(Recorded data)
------------
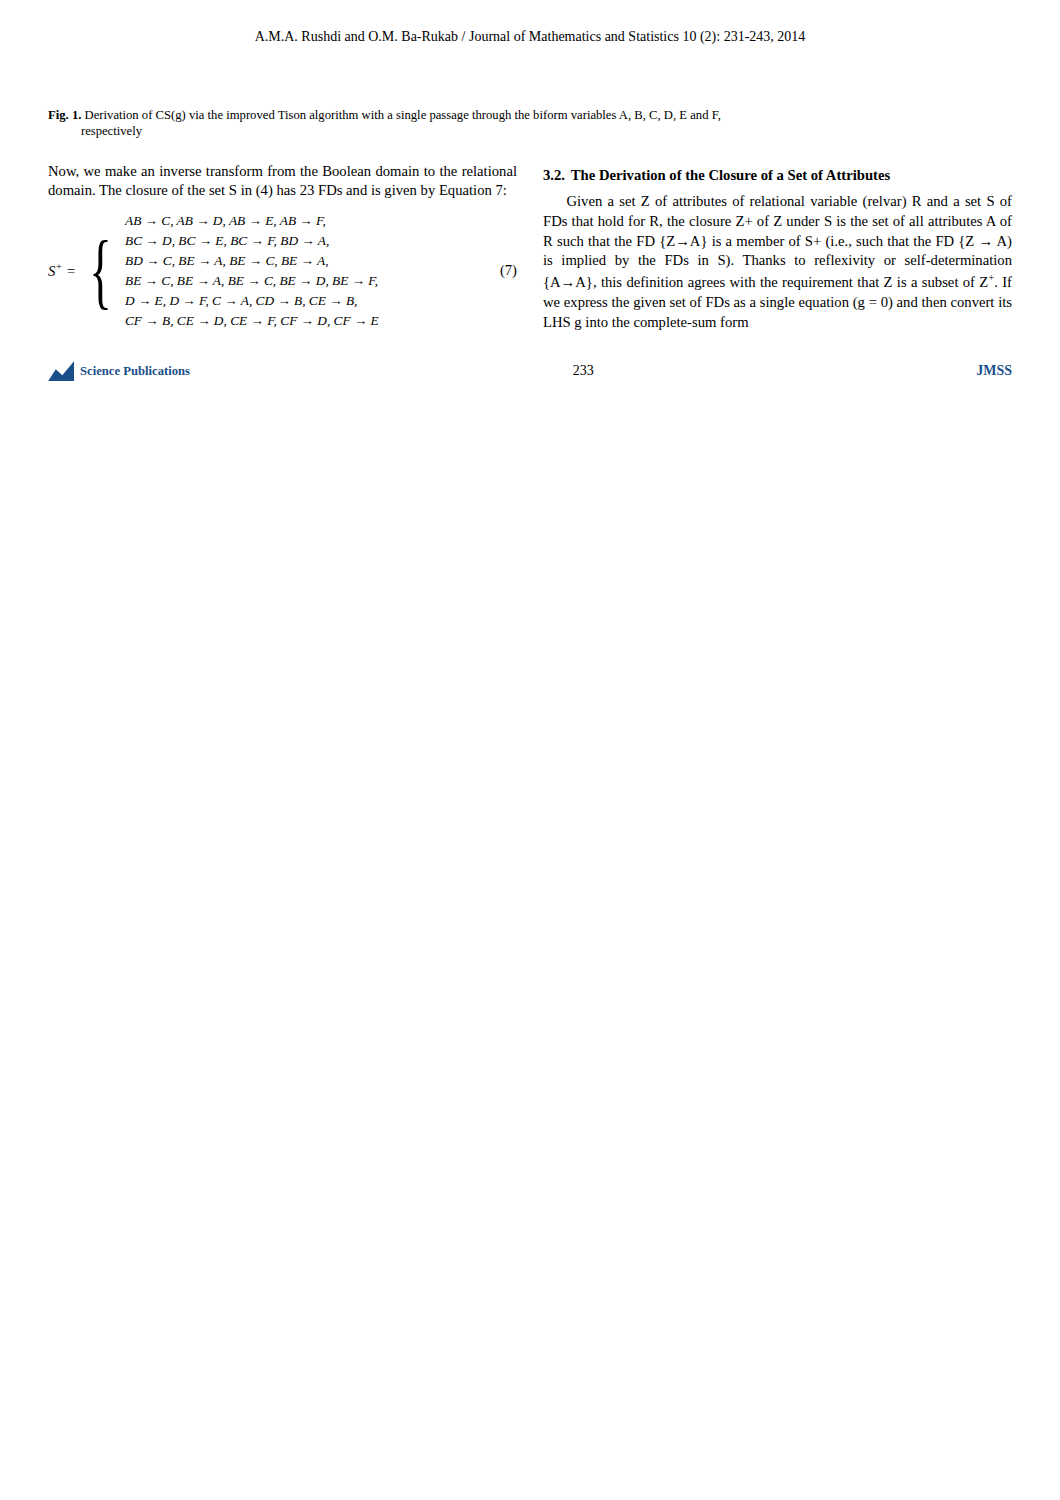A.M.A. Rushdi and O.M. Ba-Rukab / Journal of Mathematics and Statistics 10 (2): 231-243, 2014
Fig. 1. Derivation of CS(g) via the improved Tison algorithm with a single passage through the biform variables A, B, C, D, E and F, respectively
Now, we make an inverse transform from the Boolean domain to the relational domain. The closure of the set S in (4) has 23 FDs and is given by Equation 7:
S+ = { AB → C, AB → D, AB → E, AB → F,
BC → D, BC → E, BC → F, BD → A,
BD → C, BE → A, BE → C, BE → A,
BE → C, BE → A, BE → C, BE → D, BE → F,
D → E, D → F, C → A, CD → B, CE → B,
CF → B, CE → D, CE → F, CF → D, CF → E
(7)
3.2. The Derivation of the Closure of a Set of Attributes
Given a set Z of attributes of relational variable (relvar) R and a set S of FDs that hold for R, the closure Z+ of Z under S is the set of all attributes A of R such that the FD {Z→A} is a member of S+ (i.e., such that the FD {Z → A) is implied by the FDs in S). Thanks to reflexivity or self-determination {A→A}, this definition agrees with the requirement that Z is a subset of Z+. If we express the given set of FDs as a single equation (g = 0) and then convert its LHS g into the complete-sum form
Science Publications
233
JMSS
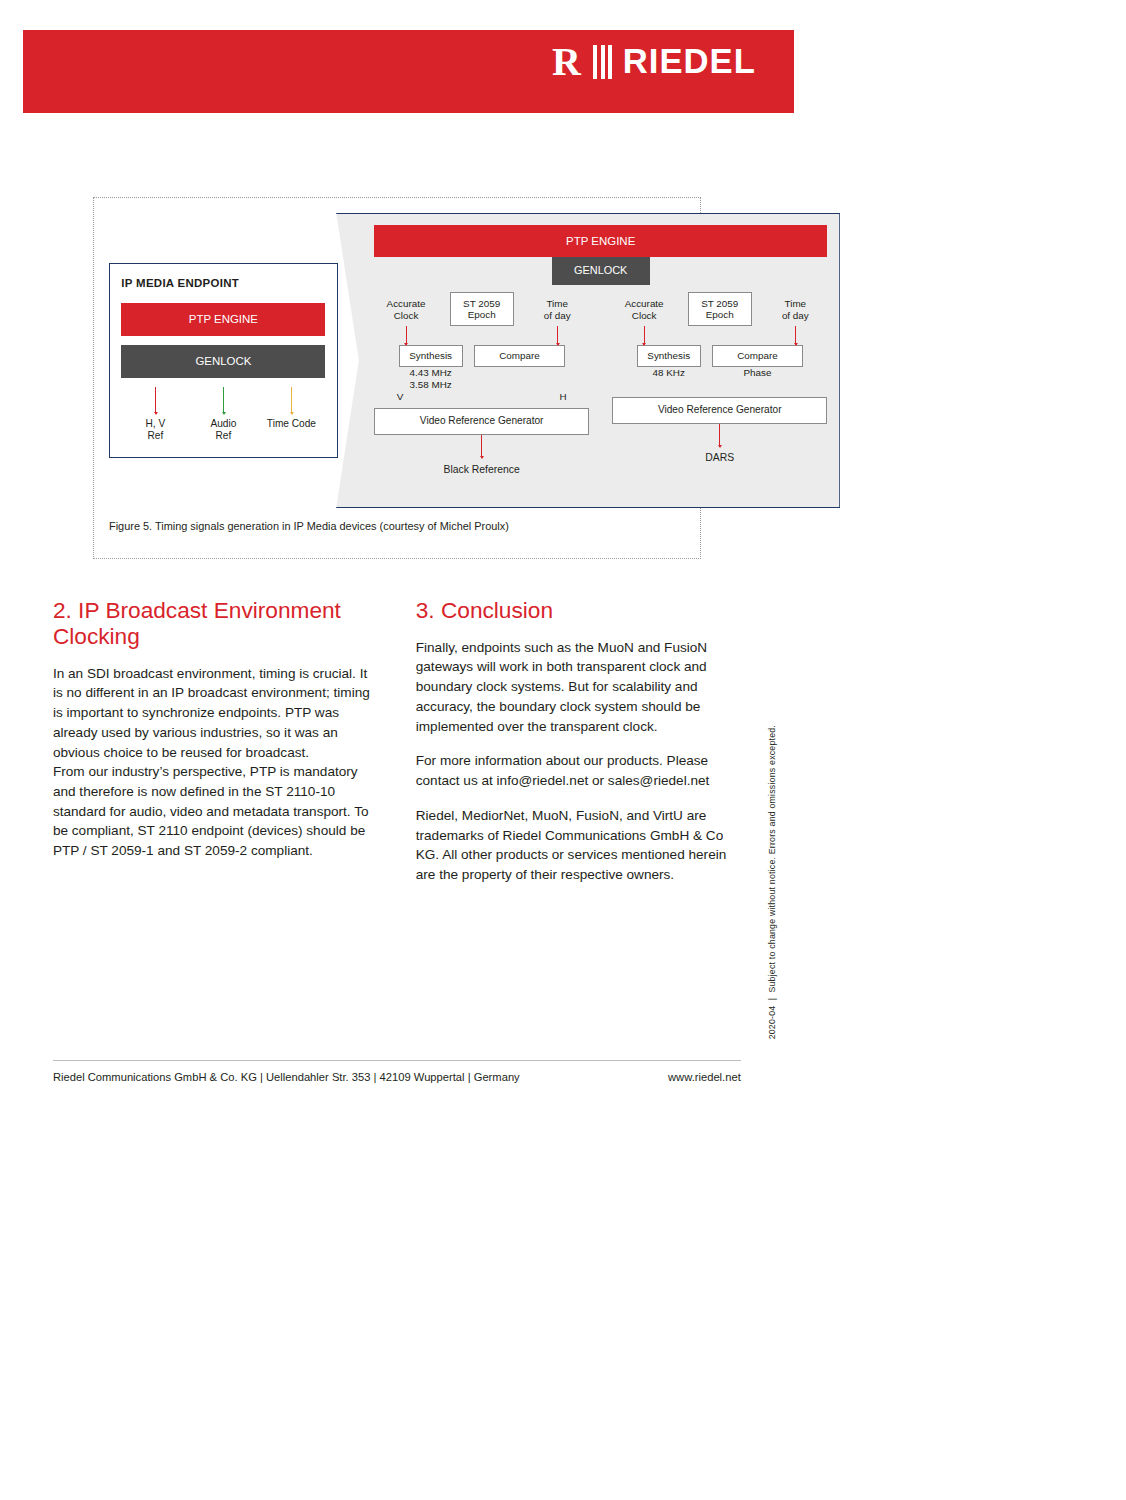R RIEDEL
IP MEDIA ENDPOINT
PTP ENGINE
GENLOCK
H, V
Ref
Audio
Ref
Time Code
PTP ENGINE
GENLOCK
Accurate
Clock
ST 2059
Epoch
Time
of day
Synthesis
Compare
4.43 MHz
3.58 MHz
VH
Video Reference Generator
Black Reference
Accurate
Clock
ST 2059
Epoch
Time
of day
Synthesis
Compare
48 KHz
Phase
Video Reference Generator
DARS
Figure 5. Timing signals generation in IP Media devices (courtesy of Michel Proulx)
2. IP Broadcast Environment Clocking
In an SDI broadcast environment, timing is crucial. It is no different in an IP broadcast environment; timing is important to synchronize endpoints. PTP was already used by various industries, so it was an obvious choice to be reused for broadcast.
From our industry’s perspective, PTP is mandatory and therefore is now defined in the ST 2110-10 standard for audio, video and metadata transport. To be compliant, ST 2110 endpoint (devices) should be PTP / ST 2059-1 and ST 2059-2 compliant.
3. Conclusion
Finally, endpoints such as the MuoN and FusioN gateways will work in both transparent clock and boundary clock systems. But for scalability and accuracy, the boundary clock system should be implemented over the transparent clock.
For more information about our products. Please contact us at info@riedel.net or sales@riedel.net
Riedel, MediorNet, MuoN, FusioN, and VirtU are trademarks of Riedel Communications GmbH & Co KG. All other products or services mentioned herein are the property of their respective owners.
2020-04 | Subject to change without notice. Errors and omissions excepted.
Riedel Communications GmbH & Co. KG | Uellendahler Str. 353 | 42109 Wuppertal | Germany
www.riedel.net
------------
WHAT IS BEING ASKED → Go through the entries above and report every line in which the word "GmbH" appears.

ANSWER TO THE PROBLEM →
Riedel, MediorNet, MuoN, FusioN, and VirtU are trademarks of Riedel Communications GmbH & Co KG. All other products or services mentioned herein are the property of their respective owners.
Riedel Communications GmbH & Co. KG | Uellendahler Str. 353 | 42109 Wuppertal | Germany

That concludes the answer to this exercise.